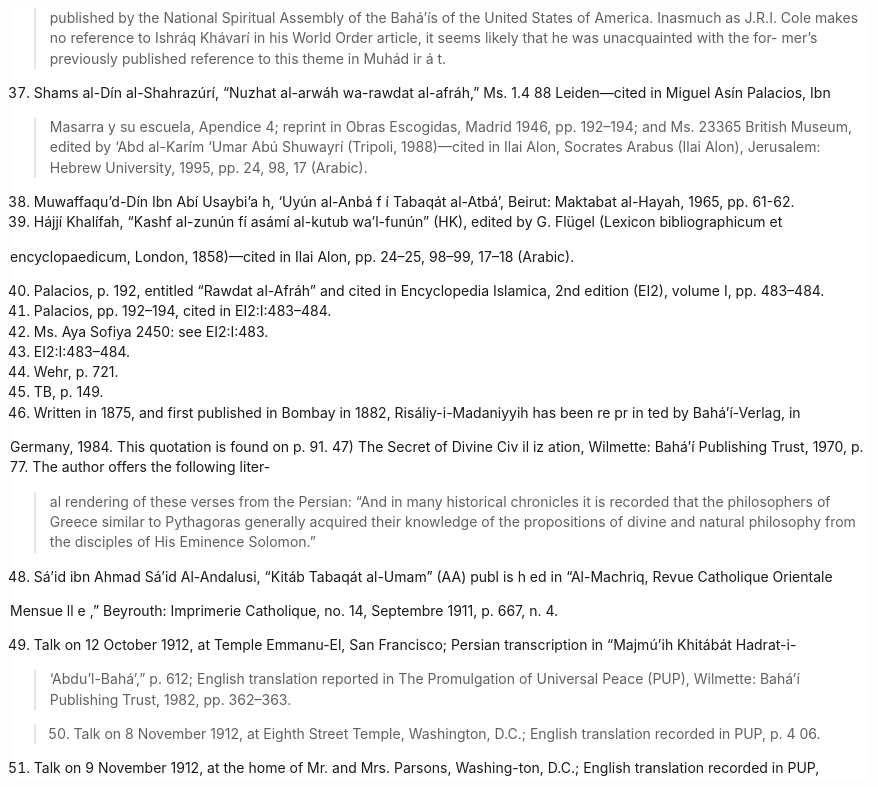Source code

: > published by the National Spiritual Assembly of the Bahá’ís of the United States of America. Inasmuch as J.R.I. Cole
> makes no reference to Ishráq Khávarí in his World Order article, it seems likely that he was unacquainted with the for-
> mer’s previously published reference to this theme in Muhád ir á t.
37) Shams al-Dín al-Shahrazúrí, “Nuzhat al-arwáh wa-rawdat al-afráh,” Ms. 1.4 88 Leiden—cited in Miguel Asín Palacios, Ibn

> Masarra y su escuela, Apendice 4; reprint in Obras Escogidas, Madrid 1946, pp. 192–194; and Ms. 23365 British Museum,
> edited by ‘Abd al-Karím ‘Umar Abú Shuwayrí (Tripoli, 1988)—cited in Ilai Alon, Socrates Arabus (Ilai Alon), Jerusalem:
> Hebrew University, 1995, pp. 24, 98, 17 (Arabic).

38) Muwaffaqu’d-Dín Ibn Abí Usaybi’a h, ‘Uyún al-Anbá f í Tabaqát al-Atbá’, Beirut: Maktabat al-Hayah, 1965, pp. 61-62.
39) Hájjí Khalífah, “Kashf al-zunún fí asámí al-kutub wa’l-funún” (HK), edited by G. Flügel (Lexicon bibliographicum et

encyclopaedicum, London, 1858)—cited in Ilai Alon, pp. 24–25, 98–99, 17–18 (Arabic).

40) Palacios, p. 192, entitled “Rawdat al-Afráh” and cited in Encyclopedia Islamica, 2nd edition (EI2), volume I, pp. 483–484.
41) Palacios, pp. 192–194, cited in EI2:I:483–484.
42) Ms. Aya Sofiya 2450: see EI2:I:483.
43) EI2:I:483–484.
44) Wehr, p. 721.
45) TB, p. 149.
46) Written in 1875, and first published in Bombay in 1882, Risáliy-i-Madaniyyih has been re pr in ted by Bahá’í-Verlag, in

Germany, 1984. This quotation is found on p. 91.
47) The Secret of Divine Civ il iz ation, Wilmette: Bahá’í Publishing Trust, 1970, p. 77. The author offers the following liter-

> al rendering of these verses from the Persian: “And in many historical chronicles it is recorded that the philosophers of
> Greece similar to Pythagoras generally acquired their knowledge of the propositions of divine and natural philosophy
> from the disciples of His Eminence Solomon.”
48) Sá’id ibn Ahmad Sá’id Al-Andalusi, “Kitáb Tabaqát al-Umam” (AA) publ is h ed in “Al-Machriq, Revue Catholique Orientale

Mensue ll e ,” Beyrouth: Imprimerie Catholique, no. 14, Septembre 1911, p. 667, n. 4.

49) Talk on 12 October 1912, at Temple Emmanu-El, San Francisco; Persian transcription in “Majmú’ih Khitábát Hadrat-i-

> ‘Abdu’l-Bahá’,” p. 612; English translation reported in The Promulgation of Universal Peace (PUP), Wilmette: Bahá’í
> Publishing Trust, 1982, pp. 362–363.

> 50) Talk on 8 November 1912, at Eighth Street Temple, Washington, D.C.; English translation recorded in PUP, p. 4 06.
51) Talk on 9 November 1912, at the home of Mr. and Mrs. Parsons, Washing-ton, D.C.; English translation recorded in PUP,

-- -- --

Job item: What is needed is every record above, returned exactly, with the pictures omitted.

Answer section:
Source code

: > published by the National Spiritual Assembly of the Bahá’ís of the United States of America. Inasmuch as J.R.I. Cole
> makes no reference to Ishráq Khávarí in his World Order article, it seems likely that he was unacquainted with the for-
> mer’s previously published reference to this theme in Muhád ir á t.
37) Shams al-Dín al-Shahrazúrí, “Nuzhat al-arwáh wa-rawdat al-afráh,” Ms. 1.4 88 Leiden—cited in Miguel Asín Palacios, Ibn

> Masarra y su escuela, Apendice 4; reprint in Obras Escogidas, Madrid 1946, pp. 192–194; and Ms. 23365 British Museum,
> edited by ‘Abd al-Karím ‘Umar Abú Shuwayrí (Tripoli, 1988)—cited in Ilai Alon, Socrates Arabus (Ilai Alon), Jerusalem:
> Hebrew University, 1995, pp. 24, 98, 17 (Arabic).

38) Muwaffaqu’d-Dín Ibn Abí Usaybi’a h, ‘Uyún al-Anbá f í Tabaqát al-Atbá’, Beirut: Maktabat al-Hayah, 1965, pp. 61-62.
39) Hájjí Khalífah, “Kashf al-zunún fí asámí al-kutub wa’l-funún” (HK), edited by G. Flügel (Lexicon bibliographicum et

encyclopaedicum, London, 1858)—cited in Ilai Alon, pp. 24–25, 98–99, 17–18 (Arabic).

40) Palacios, p. 192, entitled “Rawdat al-Afráh” and cited in Encyclopedia Islamica, 2nd edition (EI2), volume I, pp. 483–484.
41) Palacios, pp. 192–194, cited in EI2:I:483–484.
42) Ms. Aya Sofiya 2450: see EI2:I:483.
43) EI2:I:483–484.
44) Wehr, p. 721.
45) TB, p. 149.
46) Written in 1875, and first published in Bombay in 1882, Risáliy-i-Madaniyyih has been re pr in ted by Bahá’í-Verlag, in

Germany, 1984. This quotation is found on p. 91.
47) The Secret of Divine Civ il iz ation, Wilmette: Bahá’í Publishing Trust, 1970, p. 77. The author offers the following liter-

> al rendering of these verses from the Persian: “And in many historical chronicles it is recorded that the philosophers of
> Greece similar to Pythagoras generally acquired their knowledge of the propositions of divine and natural philosophy
> from the disciples of His Eminence Solomon.”
48) Sá’id ibn Ahmad Sá’id Al-Andalusi, “Kitáb Tabaqát al-Umam” (AA) publ is h ed in “Al-Machriq, Revue Catholique Orientale

Mensue ll e ,” Beyrouth: Imprimerie Catholique, no. 14, Septembre 1911, p. 667, n. 4.

49) Talk on 12 October 1912, at Temple Emmanu-El, San Francisco; Persian transcription in “Majmú’ih Khitábát Hadrat-i-

> ‘Abdu’l-Bahá’,” p. 612; English translation reported in The Promulgation of Universal Peace (PUP), Wilmette: Bahá’í
> Publishing Trust, 1982, pp. 362–363.

> 50) Talk on 8 November 1912, at Eighth Street Temple, Washington, D.C.; English translation recorded in PUP, p. 4 06.
51) Talk on 9 November 1912, at the home of Mr. and Mrs. Parsons, Washing-ton, D.C.; English translation recorded in PUP,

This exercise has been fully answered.